- **Selected passage**

Government plans to convert thousands of hectares of rainforest on an island on Uganda’s Lake Victoria into a palm-oil plantation have been shelved, officials said on on Saturday.
Environment Minister Mary Mutagamba said the government abandoned the idea after the Kenyan company Bidco that applied for the licence backed off, fearing negative publicity about the project would harm its efforts to gather funding.
”Yes, we have stopped processing a licence and the company will have to look for an alternative,” Mutagamba said by telephone.
Bidco managers in Uganda, however, denied that they were seeking to use the land on Bugala Island where the rainforest is located. They said they had simply applied for land for the plantation and that they were still waiting for a government response.
”We are not interested in a forest reserve,” Kody Rao, manager of Bidco subsidiary Palm Oil Uganda, told the government-owned New Vision newspaper’s Saturday edition. ”What we need from the government is land and we are still waiting for that land.”

- **Dataset content**
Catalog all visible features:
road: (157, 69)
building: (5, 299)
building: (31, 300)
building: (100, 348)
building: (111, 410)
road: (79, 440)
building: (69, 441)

- **Set problem A**
Repeat the part of the palm-oil plantation article starting at "Government plans to" and ending at "to gather funding.".
- **Set problem B**
In the palm-oil plantation article, which newspaper did Kody Rao speak to?

- **Result A**
Government plans to convert thousands of hectares of rainforest on an island on Uganda’s Lake Victoria into a palm-oil plantation have been shelved, officials said on on Saturday.
Environment Minister Mary Mutagamba said the government abandoned the idea after the Kenyan company Bidco that applied for the licence backed off, fearing negative publicity about the project would harm its efforts to gather funding.

- **Result B**
The government-owned New Vision newspaper, in its Saturday edition.